- [Exercise directions] Please replace "categories" with "groups" in the lines from the start up to and including the line with "Rank the categories", and give only those lines back with everything else unchanged. Leave the pictures out.

Chart understanding data:
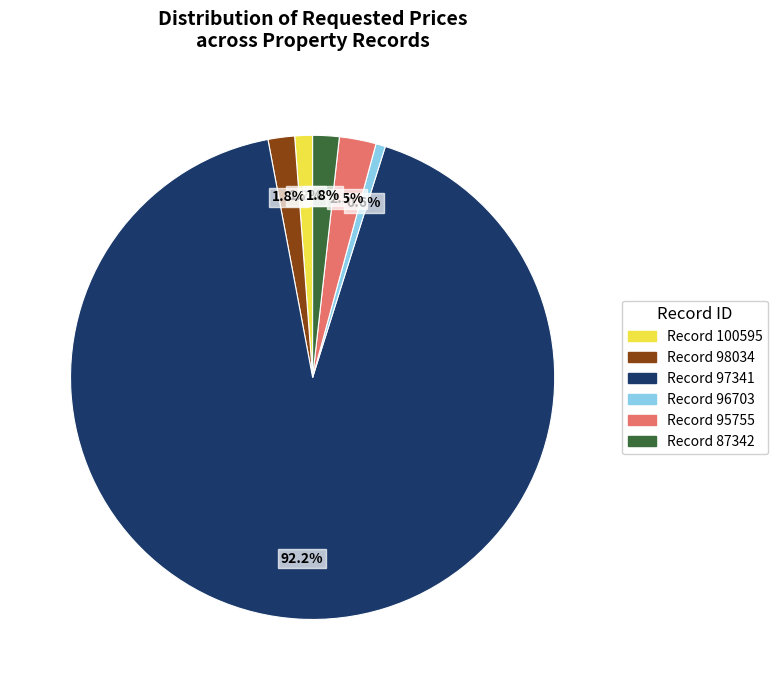

Which slice represents more than half of the pie?

Record 97341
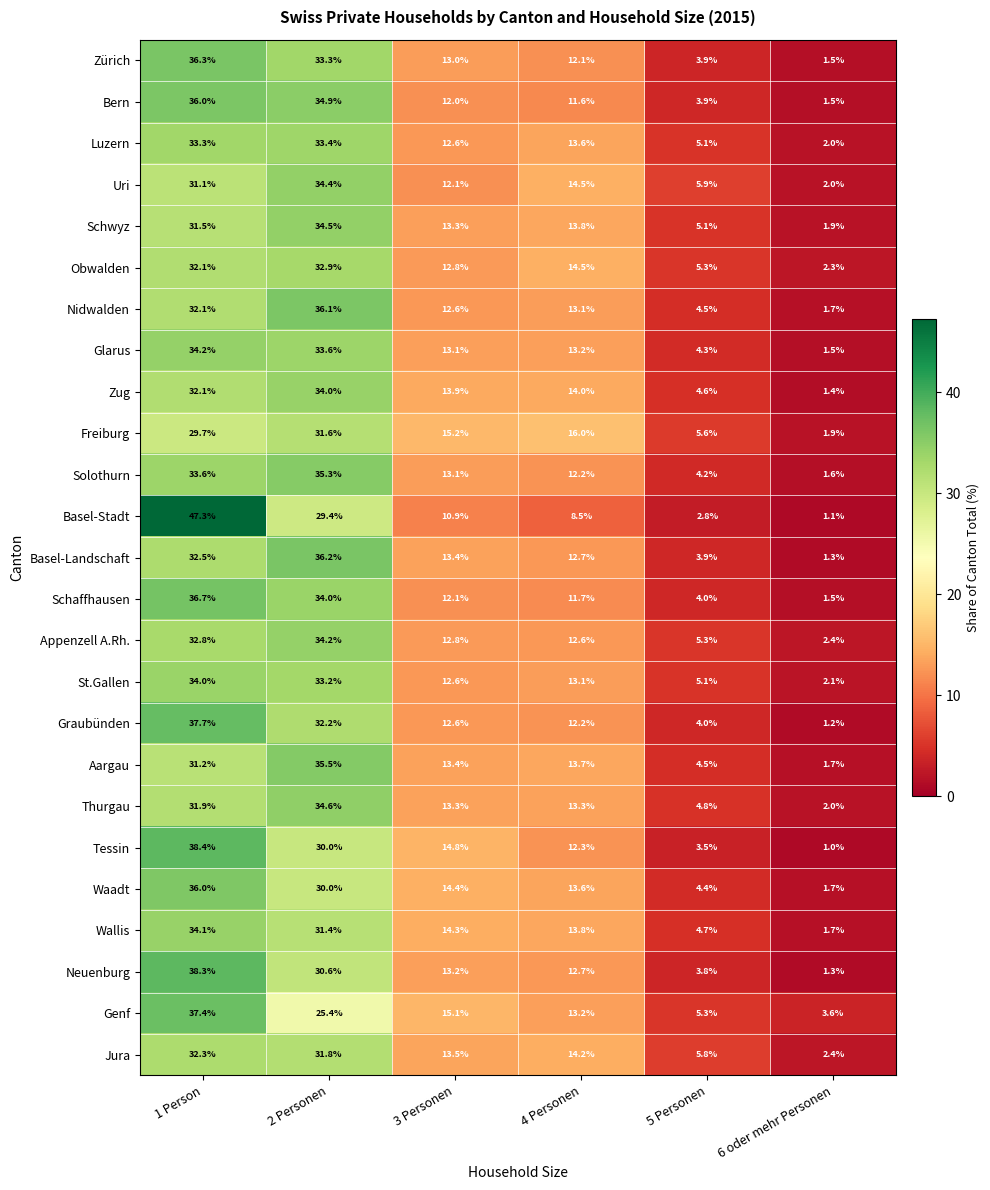

Is it true that St.Gallen equals 2.1 at 6 oder mehr Personen?

True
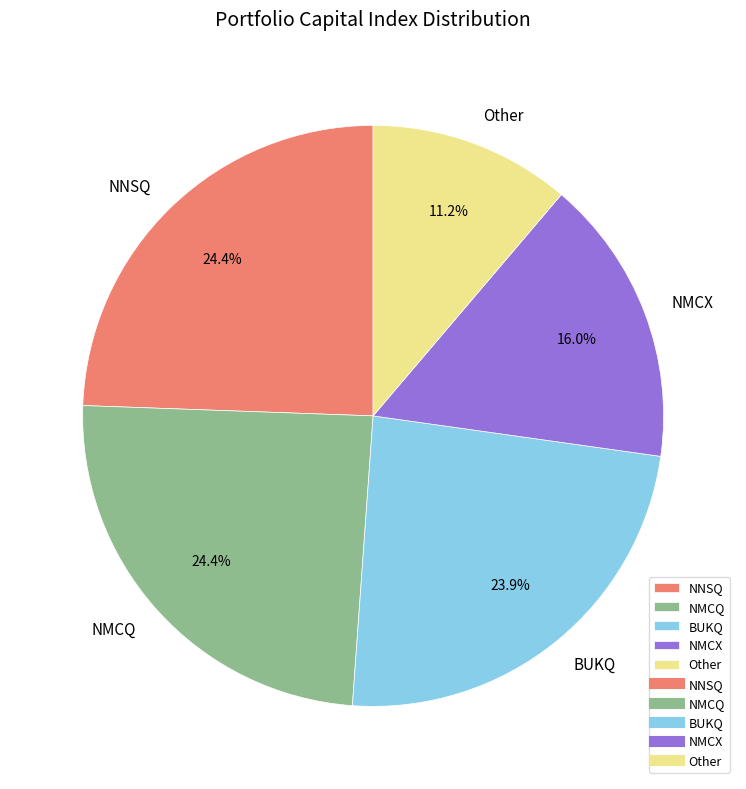

Does any single category account for the majority?

No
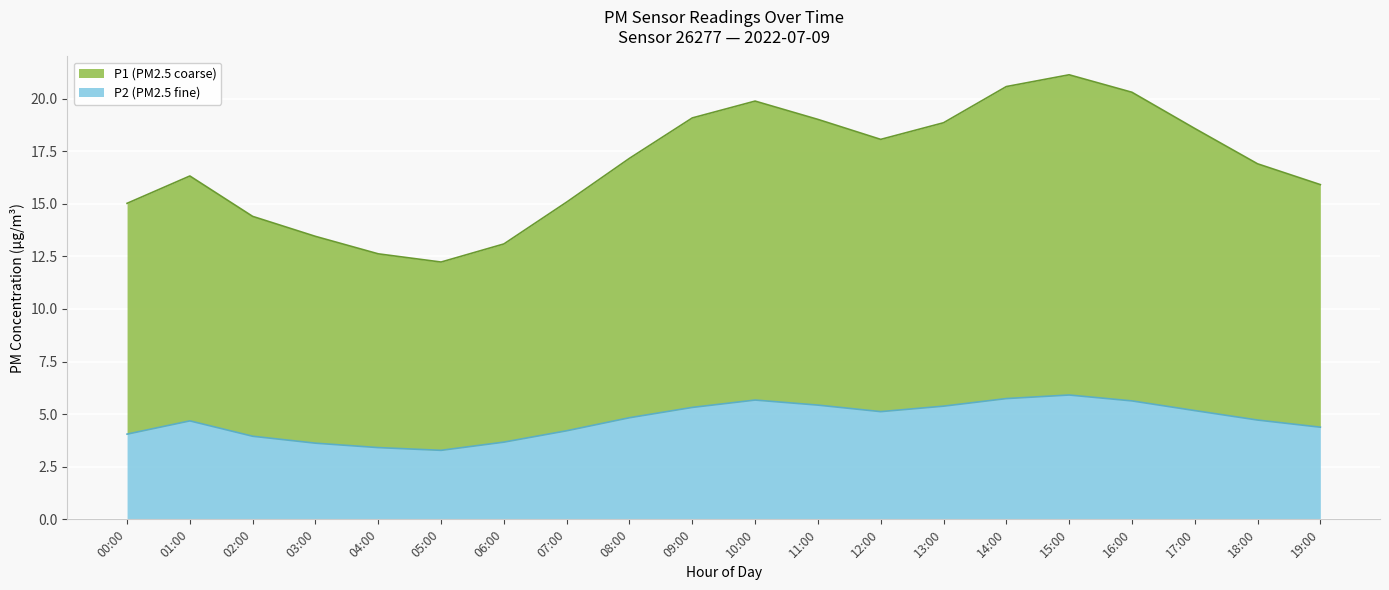

Which series has the largest total across all categories?

P1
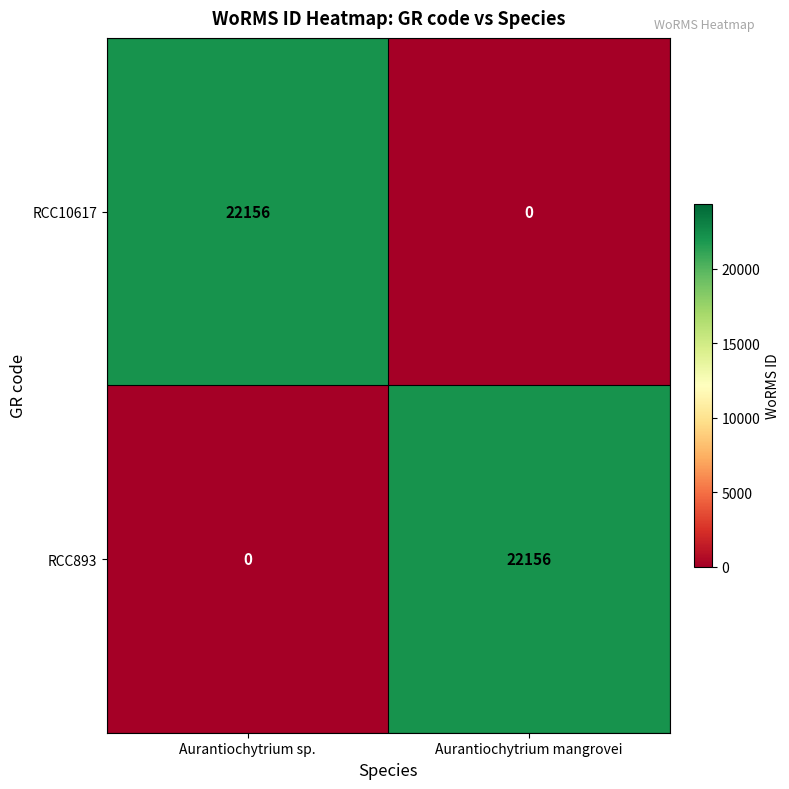

Reading left to right, what are all the values shown in this chart?

RCC10617: Aurantiochytrium sp.=22156	Aurantiochytrium mangrovei=0
RCC893: Aurantiochytrium sp.=0	Aurantiochytrium mangrovei=22156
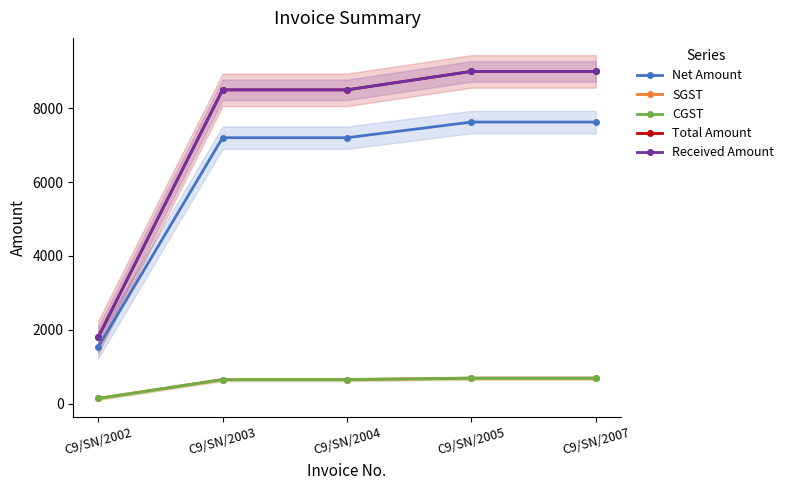

What is the value of the Total Amount point at the 1st from the left?

1800.0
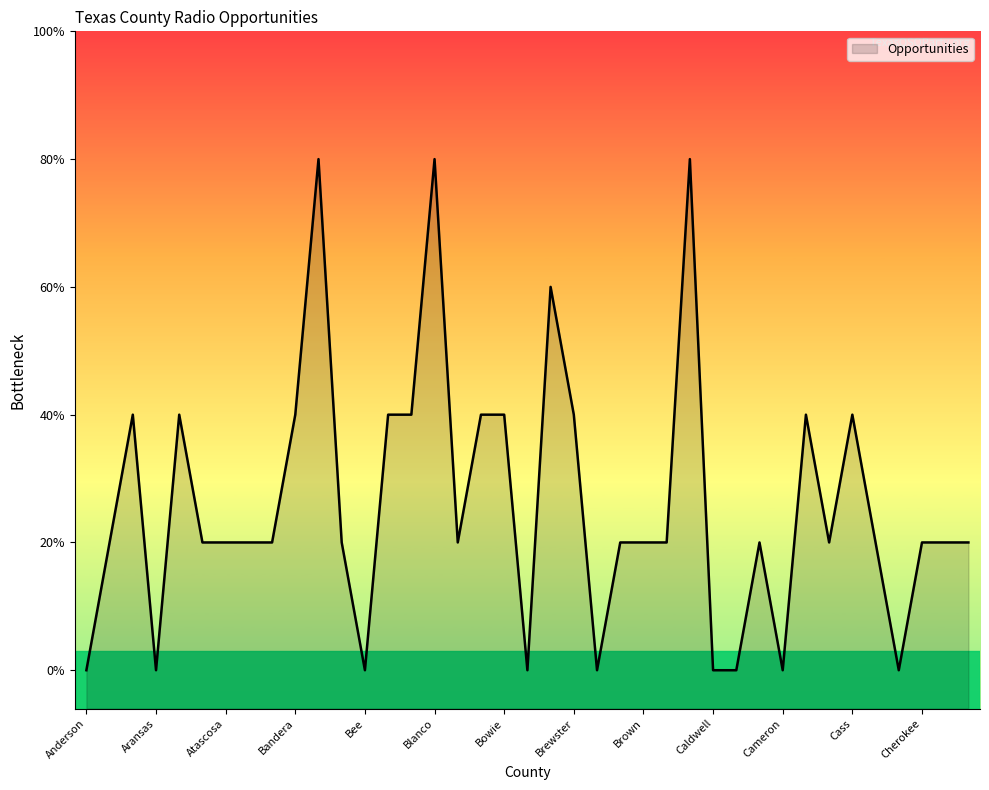

Rank the categories by value from highest to lowest.

Bastrop, Blanco, Burnet, Brazos, Angelina, Archer, Bandera, Bell, Bexar, Bosque, Bowie, Brewster, Camp, Cass, Andrews, Armstrong, Atascosa, Austin, Bailey, Baylor, Borden, Brooks, Brown, Burleson, Callahan, Carson, Castro, Cherokee, Childress, Clay, Anderson, Aransas, Bee, Brazoria, Briscoe, Caldwell, Calhoun, Cameron, Chambers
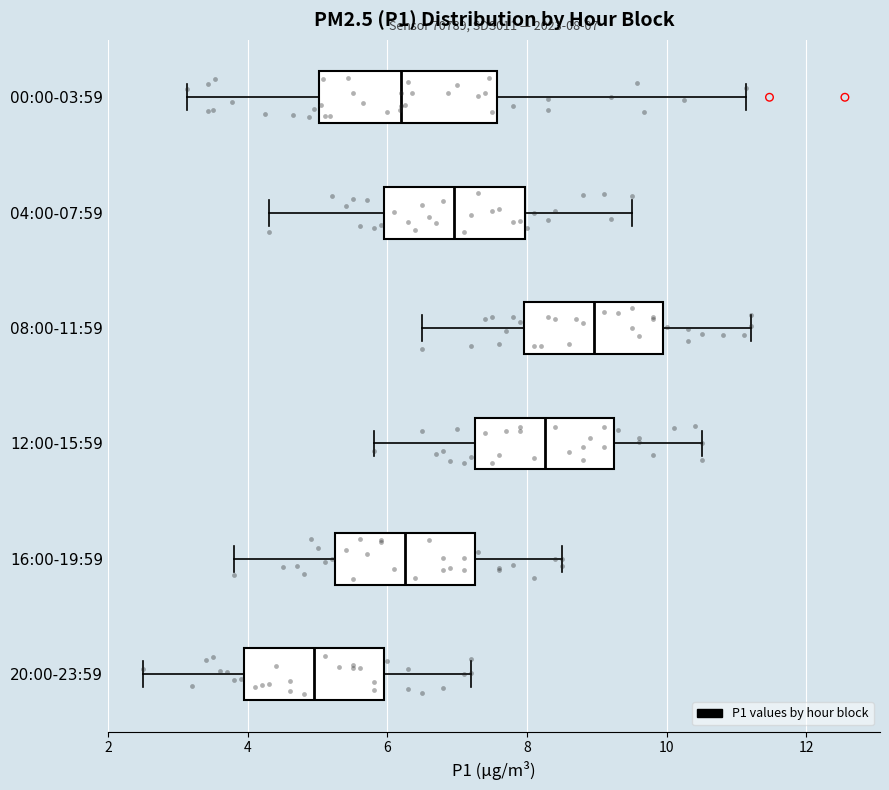

Which box's median line is the furthest to the left?

20:00-23:59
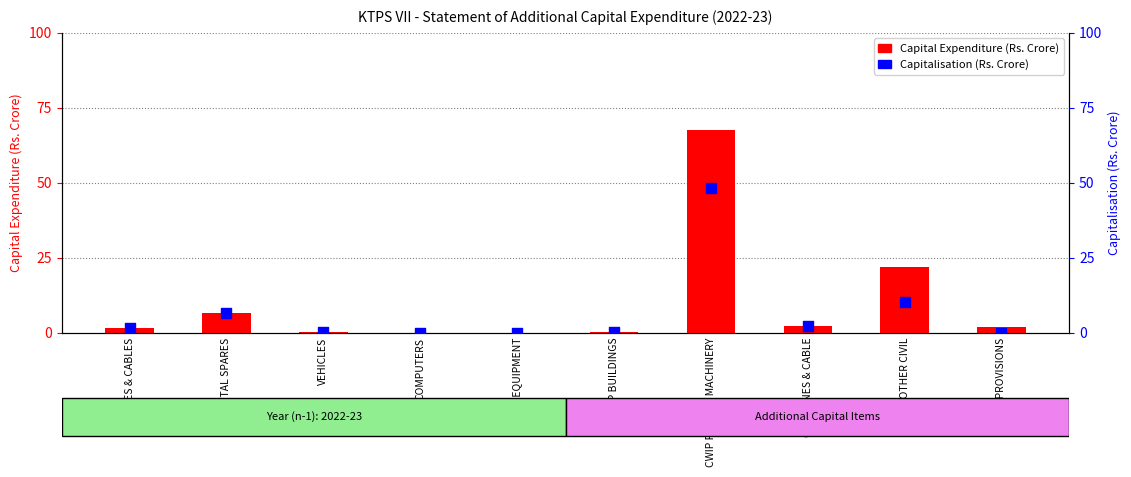

What is the total value across all series at CWIP LINES & CABLE?

4.2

- [Exercise solution]
Which slice represents more than half of the pie?

Record 97341

Is it true that St.Gallen equals 2.1 at 6 oder mehr Personen?

True

Does any single category account for the majority?

No

Which series has the largest total across all groups?

P1

Reading left to right, what are all the values shown in this chart?

RCC10617: Aurantiochytrium sp.=22156	Aurantiochytrium mangrovei=0
RCC893: Aurantiochytrium sp.=0	Aurantiochytrium mangrovei=22156

What is the value of the Total Amount point at the 1st from the left?

1800.0

Rank the groups by value from highest to lowest.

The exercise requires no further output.